いざ異世界旅行!その10
カメラが誕生した事で、みんな嬉しさが爆発し、工房の小人のおじいちゃんは、どこに置いてあったの?!っていうくらいのアルコール類を持ち出し、リファートさんを巻き込んで祝杯をあげ始めた。
アイシェさんは、仕方ないなぁーといった様子で笑い、私達をそっと工房から連れ出してくれた。よ、良かった・・どう出て行こうと、ちょっと困ってたし。

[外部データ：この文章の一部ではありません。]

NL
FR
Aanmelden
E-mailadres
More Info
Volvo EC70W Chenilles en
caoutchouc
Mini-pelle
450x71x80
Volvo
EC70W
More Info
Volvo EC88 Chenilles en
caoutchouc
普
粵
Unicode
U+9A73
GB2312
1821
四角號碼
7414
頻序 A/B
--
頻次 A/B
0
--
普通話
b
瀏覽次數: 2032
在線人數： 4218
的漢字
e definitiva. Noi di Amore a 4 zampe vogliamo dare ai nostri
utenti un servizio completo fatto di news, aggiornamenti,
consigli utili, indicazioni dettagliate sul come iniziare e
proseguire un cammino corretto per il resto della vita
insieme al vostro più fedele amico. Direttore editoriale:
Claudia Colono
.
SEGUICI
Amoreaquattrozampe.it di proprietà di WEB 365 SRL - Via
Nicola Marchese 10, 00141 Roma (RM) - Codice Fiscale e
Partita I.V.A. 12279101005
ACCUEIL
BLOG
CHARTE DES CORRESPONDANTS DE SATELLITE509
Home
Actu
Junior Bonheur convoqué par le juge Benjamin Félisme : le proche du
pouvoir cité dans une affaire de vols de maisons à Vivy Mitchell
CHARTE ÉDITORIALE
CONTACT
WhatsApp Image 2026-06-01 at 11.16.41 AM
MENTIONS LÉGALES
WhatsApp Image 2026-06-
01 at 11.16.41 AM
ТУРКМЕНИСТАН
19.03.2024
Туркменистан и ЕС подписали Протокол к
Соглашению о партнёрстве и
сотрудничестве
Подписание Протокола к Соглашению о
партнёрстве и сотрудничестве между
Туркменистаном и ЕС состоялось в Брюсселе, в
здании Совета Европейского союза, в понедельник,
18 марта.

お部屋の前に行くと、アイシェさんが改めてお礼をいうものだから、私は恐縮しっぱなしだった。ちびっ子セレムまで「すごいです!」って言うし、あんまりにも褒められて、舞い上がってしまった私・・。さぁ寝るぞ・・と思った時に気付いた。
「あ、ベッド・・!」
しまったぁあああ!
ちょっと浮かれてて、今日こそセレムにベッドは別にしようって言うタイミング逃した!慌ててローニャさんに言おうと思って後ろを振り向くと、風のように「おやすみなさいませ」とおもちを連れて去って行った。
お、おもちーーー!!!!
あとちょっと待てーーー!!
今、絶対わざと素早く出てったでしょ!!
なんなら返事はしない!くらいの勢いだったので、仕方なく諦めて、寝室のドアの方を見た。
「いいや、今日も素早く寝よう・・」
そう決意し、ドアを開けるとちびっ子セレムもちょうど入ってきた。
「ごめんねセレム君・・今日別々にって言うタイミング逃しちゃった・・。狭いかもだけど、今晩もよろしくお願いいたします・・」
「いえ・・僕は全然構いません!カエさんとなら嬉しいです」
「あ、ありがとうございます・・」
ちびっ子にフォローされる私・.・もうちょっとしっかりしないとだな。
「カエさんは大事な僕の婚約者ですし!」
「あ、うん・・ソウデスネ」
「明日はアイシェ姉さんが女同士で買い物しましょうって話してました!」
「あ、そうなの?わー楽しみだ!どこに行くのかなー?」
「アイシェ姉さんは、お買い物大好きなんで、色々行くと思います!」
「・・そっか。それは、早く寝ておこう・・」
明日は体力が持つだろうか・・気を引き締めて行くぞ!と、布団に潜りこむと、セレムがそっと布団から顔を出して、遠慮がちに手を出す。
「・・あの、手を繋いで寝てもいいですか?」
「あ、はい・・」
大変照れくさかったが、可愛くお願いされちゃうと、お姉さん心が発動する。
そっと手を握ると、
「今日は僕と夢の中でも遊んで下さいね!」
「ねぇ、そういう台詞って王子様はどこで勉強するのかな?!」
・・うん、こりゃ早く寝よう!
何やら話しかけられたが、私は夢の中へ逃げるが勝ち!!と判断して早々に爆睡した。
次の朝。
「カエさんが昨日、僕と一緒に過ごしたいって言ったので、アイシェ姉さんとのお買い物に同行します!」
めっちゃいい笑顔で宣言した。
あっれー??!
昨日そう言ったっけ?!
あれか、寝ぼけてる時に言質取ったのかな・・。まぁ、そうなるぁなって薄々思っていたので、いっか。
「まったく・・セレム!少しは遠慮なさい!」
「まあまあ・・私も弟が小さい時は、こういうのよくあったので・・」
「僕は弟じゃなくて婚約者です!」
「ソウデシタ。スミマセン!」
朝から花束を早速プレゼントしてくれたセレムは、今日も冴えわたっている。
ちゃっかりリファートさんから、カメラまで借りて、朝から私を激写してる・・。やばいこれマジで新婚旅行で張り切る旦那みたい・・。
「さあ!朝食を食べたらお出かけしましょうね!」
アイシェさんもやたらと張り切っている。
が、頑張ってついていくぞー!!!
若干心許ない、拳を上げてみるのだった。